Thursday, February 02, 2006

The walk of shame - office version

I defy anyone to come up with a more nerve-wracking, anxiety-ridden walk than the 15 feet of granite tile between my office bathroom and the front desk, where the single bathroom key lives in its ornate glass bucket. As I walk this 15 feet of tile from my single-stall, coed, one-at-a-time shared office bathroom with no vent, back to the office to replace the key in its house, I can feel the heat from each individual light beating down upon me, and all eyes on me as coworkers perform the mental calculations to determine, based on the duration of my bathroom visit, exactly what I was doing in there.

We’ve all been there. Maybe the morning didn’t allow us to execute our proper routine in the comfort and relative safety of our own home. Maybe that one extra cup of coffee to get us through the client meeting at 9:30 is now taking its toll on the old constitution, exacting sweet revenge in a liquid state only slightly more pulpy than when it was consumed. Or maybe your routine IS the office, because there’s no way to make it through the day without taking the Wayans brothers to the porcelain hot tub party at least once (and for you, I feel truly sorry, because this anxiety inducing walk is nothing to laugh at, and is probably taking hours off your life with each trip).

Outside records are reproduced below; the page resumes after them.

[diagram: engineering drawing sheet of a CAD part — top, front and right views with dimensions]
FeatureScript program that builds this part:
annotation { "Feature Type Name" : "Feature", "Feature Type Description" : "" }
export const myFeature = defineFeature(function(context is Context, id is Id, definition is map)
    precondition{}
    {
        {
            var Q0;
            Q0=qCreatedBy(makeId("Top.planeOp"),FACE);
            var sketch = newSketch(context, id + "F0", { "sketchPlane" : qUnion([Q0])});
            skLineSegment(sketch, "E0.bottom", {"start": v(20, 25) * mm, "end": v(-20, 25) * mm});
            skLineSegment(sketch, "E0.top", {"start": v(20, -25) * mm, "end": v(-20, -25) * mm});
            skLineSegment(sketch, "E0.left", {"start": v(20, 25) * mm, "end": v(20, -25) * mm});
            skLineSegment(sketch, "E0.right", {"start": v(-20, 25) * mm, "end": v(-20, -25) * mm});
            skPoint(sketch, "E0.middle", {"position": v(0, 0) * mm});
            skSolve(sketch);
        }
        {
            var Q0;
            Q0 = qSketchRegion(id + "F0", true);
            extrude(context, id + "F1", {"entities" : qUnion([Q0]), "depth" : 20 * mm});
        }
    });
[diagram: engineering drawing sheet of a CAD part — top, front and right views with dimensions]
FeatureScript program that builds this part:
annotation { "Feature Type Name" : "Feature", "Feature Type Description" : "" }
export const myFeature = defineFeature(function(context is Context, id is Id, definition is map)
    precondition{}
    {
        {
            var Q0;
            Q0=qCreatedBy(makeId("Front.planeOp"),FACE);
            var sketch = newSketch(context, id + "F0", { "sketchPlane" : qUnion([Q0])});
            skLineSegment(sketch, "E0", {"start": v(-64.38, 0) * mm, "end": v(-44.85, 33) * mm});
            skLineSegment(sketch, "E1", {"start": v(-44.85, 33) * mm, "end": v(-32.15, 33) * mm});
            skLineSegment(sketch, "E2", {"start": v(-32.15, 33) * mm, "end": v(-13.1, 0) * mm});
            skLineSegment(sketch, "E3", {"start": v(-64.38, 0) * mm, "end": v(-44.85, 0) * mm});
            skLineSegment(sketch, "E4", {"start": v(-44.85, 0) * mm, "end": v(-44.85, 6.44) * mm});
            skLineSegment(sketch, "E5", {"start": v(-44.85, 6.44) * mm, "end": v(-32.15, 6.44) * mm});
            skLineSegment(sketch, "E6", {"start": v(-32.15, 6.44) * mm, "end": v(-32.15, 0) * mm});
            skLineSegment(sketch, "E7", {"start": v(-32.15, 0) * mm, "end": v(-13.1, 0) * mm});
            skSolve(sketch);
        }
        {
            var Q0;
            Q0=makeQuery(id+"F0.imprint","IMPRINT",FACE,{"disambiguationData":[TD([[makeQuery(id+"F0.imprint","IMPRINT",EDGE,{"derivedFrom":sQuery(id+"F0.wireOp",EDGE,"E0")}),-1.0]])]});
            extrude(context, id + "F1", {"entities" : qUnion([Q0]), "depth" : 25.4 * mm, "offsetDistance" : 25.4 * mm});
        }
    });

The moment of truth, for me, comes when I round the corner from the elevator lobby into the actual office, where there is a significant possibility that someone will be standing patiently next to the key house, waiting for the current user to log out (wait for it). And the way my office is set up, every bathroom visit is a matter of public domain. You have to walk through the entire office to get to the front desk where the key lives, and once you’re there you’re in plain sight from every conceivable office vantage point, conference rooms included. From there, you must walk through a small elevator lobby approximately 15 feet to the bathroom, where a heavy creaky door will loudly signal your entrance and exit to all those who were too immersed in the daily grind to notice you getting up the first time – once the door slams, your cover is blown. Then, once you enter, the race is on to make haste with your waste so as not to provide a window for anyone to wonder what you’re up to in there. I estimate this window as lasting for approximately one minute, and being directly correlated with the length of time office workers can hold a thought about anything – after a minute has passed, most people will have forgotten you’re even in there. Thus, when you come out, the passing of time will feel much longer than if your being in the bathroom was vaguely in the back of their mind the entire time. So once you pass the one minute landmark, it’s safe to conclude that the entire office assumes you’re taking a huge dump.

Supposing that you actually are taking a huge dump, the anxiety on the walk from bathroom to office lobby is intensified by the power of a hundred. Whoever might be waiting patiently for the key will greet you with a smile, and you will reciprocate, then hand over said key and watch your coworker willingly march to a silent but violent bathroom session that even a warm seat won’t remedy. They will know what you did, and they will keep it quiet forever, because to speak of such an event would violate more office codes than I can count. But your coworker will remember, and he or she will exact sweet revenge in due course.

An added complication to this bathroom equation that I particularly enjoy is that PR happens to be a female dominated profession, meaning the chance that I hand the key over to an attractive female after TCBing the one-man stall is hovering somewhere in the neighborhood of 85%. Which means if I’m on the receiving end of the transaction, the chances are equally high that the bathroom has been destroyed by a chick. And I don’t know about you, but I prefer to live life with a blind eye turned to women and bathrooms. It’s hard to maintain this ignorance when accepting a key and a smile from the hot intern, then entering an area that should be roped off with yellow police tape and require gloves and a mask.

Even better is when the job’s not quite finished, and plunging is required. Not only does the next (wo)man up assume it’s your own task that’s being dealt with, but you’re now plunging the remnants of someone else’s business, and that someone else is, with 85% certainty, a chick. Perfect.

Anyway… I just made the trip is why it’s on my mind, and thankfully there was nobody waiting to receive a key. Happy Thurdsay, and thanks for reading.

2 comments:

Anonymous said...

I'm crying....wow. That was good. -Jtbeturfin

cookiebitch said...

Oh my god ... I missed this the last time I visited ...
I am crying from laughing so hard. Or maybe it's from the fumes of the last person who went to the bathroom?